Mas, no caso brasileiro, toma vulto o debate sobre a queda de atividades econômicas e sua influência no valor dos repasses, pela União, do Fundo de Participação dos Municípios (FPM), que é proporcional ao número de habitantes em cada município e tem por base o IPI e o Imposto de Renda (IR). Desde janeiro vem caindo o repasse e já se prevê (Estado, 20/3) que este ano a arrecadação federal daqueles impostos se reduzirá em R$ 48,3 bilhões (de R$ 805,2 bilhões para R$ 756,9 bilhões), assim como diminuirá em R$ 5 bilhões o repasse de royalties a municípios pela extração de petróleo. A previsão era de que a União transferisse pelo FPM R$ 143,2 bilhões este ano, mas agora se preveem R$ 127,3 milhões. Como entre 70% a 80% dos municípios brasileiros não dispõem de fontes próprias de arrecadação - não cobram nenhum imposto e mesmo os que cobram são afetados -, a crise está instalada, com reflexos nas campanhas eleitorais que se aproximam.
Além disso, são muitas as discussões sobre a conveniência e a adequação, para estimular a economia, de reduções de impostos que têm beneficiado veículos e outros itens, e que já somam R$ 8,9 bilhões (Estado, 2/4). Há quem pergunte por que foram escolhidos esses setores e não outros. Por que não se exigiram contrapartidas, como a obrigatoriedade de reduzir as emissões de poluentes. Por que não se reduzem também impostos pagos pelos estratos mais pobres da população - nos produtos alimentícios e outros itens essenciais. Por que se continua a privilegiar setores que exportam (veículos, produtos do agronegócio, eletrointensivos, entre outros), quando, nestes, grande parte dos benefícios da redução são transferidos para os importadores/comerciantes/consumidores no exterior. Só no ano passado, as "desonerações tributárias" para alguns desses setores somaram R$ 18 bilhões, segundo a Receita Federal (Folha de S.Paulo, 26/3). Mais recentemente, foram perdoados débitos de R$ 3 bilhões para 1,15 milhão de contribuintes (800 mil empresas, 356 mil pessoas físicas) já inscritos na dívida ativa (que é, no total de R$ 654 bilhões, perto de 25% do PIB). Neste mês de abril permitiu-se a 40,2 mil produtores rurais reduzir em até 70% débitos que totalizam R$ 7,2 bilhões.

────────────────────────────────────────

▶ [O que fazer]: Escreva a continuação do trecho acima, sobre a queda nos repasses do FPM e os cortes de impostos, começando logo depois da última frase.

────────────────────────────────────────

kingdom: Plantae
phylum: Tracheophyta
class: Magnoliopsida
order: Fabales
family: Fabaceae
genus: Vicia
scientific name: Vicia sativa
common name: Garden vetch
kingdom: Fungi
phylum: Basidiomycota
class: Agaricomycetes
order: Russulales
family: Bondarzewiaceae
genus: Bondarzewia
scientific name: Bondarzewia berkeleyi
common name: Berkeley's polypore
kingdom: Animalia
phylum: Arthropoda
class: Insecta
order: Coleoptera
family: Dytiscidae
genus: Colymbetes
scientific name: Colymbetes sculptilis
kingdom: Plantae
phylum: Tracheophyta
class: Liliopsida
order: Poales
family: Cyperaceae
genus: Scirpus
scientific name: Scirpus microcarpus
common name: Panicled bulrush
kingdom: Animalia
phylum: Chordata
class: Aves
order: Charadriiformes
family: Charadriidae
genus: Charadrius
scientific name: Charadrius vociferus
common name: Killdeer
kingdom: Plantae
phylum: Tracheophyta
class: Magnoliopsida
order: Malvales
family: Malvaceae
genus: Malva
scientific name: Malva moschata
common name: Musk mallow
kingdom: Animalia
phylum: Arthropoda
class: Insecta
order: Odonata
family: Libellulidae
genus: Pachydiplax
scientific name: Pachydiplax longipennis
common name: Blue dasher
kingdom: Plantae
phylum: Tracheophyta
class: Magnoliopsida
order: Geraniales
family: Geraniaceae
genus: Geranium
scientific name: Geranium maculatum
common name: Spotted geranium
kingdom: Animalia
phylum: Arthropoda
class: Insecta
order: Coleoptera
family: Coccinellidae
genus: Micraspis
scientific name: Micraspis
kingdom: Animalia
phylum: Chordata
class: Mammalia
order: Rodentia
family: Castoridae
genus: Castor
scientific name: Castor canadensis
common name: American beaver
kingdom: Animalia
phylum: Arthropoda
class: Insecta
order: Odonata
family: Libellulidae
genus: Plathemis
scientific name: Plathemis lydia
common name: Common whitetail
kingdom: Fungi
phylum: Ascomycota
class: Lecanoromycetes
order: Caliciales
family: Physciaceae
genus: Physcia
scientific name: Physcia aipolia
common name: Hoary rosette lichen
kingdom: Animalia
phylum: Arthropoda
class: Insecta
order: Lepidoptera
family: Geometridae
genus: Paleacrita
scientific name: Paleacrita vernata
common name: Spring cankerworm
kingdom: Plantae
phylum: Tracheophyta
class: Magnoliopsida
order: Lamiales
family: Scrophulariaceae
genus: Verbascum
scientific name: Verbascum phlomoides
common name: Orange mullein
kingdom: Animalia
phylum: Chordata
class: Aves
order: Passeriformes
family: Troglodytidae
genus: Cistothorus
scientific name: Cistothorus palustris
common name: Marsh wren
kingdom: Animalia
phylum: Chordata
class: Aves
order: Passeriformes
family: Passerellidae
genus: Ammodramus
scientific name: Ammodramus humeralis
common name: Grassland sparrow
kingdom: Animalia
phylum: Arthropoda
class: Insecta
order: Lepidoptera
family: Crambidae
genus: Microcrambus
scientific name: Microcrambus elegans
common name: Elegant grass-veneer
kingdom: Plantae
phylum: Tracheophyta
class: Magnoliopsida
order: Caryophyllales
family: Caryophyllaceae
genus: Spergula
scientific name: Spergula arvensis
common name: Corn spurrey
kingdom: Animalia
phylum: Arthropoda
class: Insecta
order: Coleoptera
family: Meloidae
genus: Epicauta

────────────────────────────────────────

▶ [Resposta escrita]:
Nem se pode dizer que é uma prática nova, inventada pelo atual governo. Em 1997 e 1998 instituiu-se um processo de renegociação de dívidas de Estados e municípios, com subsídios na taxa de juros, que em dez anos, segundo o Ipea, significou R$ 106 bilhões (Estado, 17/3). E já há quem fale em novo reparcelamento dessa dívida. Na mesma hora, relembra o Instituto Brasileiro de Planejamento Tributário que a sonegação de impostos (principalmente contribuições para a Previdência, ICMS e IR) por empresas em 2008 chegou a R$ 200,29 bilhões (que equivalem a cerca de 32% do Orçamento da União), para um faturamento empresarial de R$ 800 bilhões.
Neste jornal (3/3), o comentarista Celso Ming, com propriedade, perguntou por que as desonerações não têm beneficiado pequenas e médias empresas, exatamente as que mais trabalhadores empregam, cerca de 6 milhões. Outros analistas têm enfatizado a injustiça de não serem beneficiados setores em que as camadas menos favorecidas têm maior participação no consumo. Nos 33,5% do PIB que a carga tributária representa, quase dois terços são pagos igualmente por pobres e ricos.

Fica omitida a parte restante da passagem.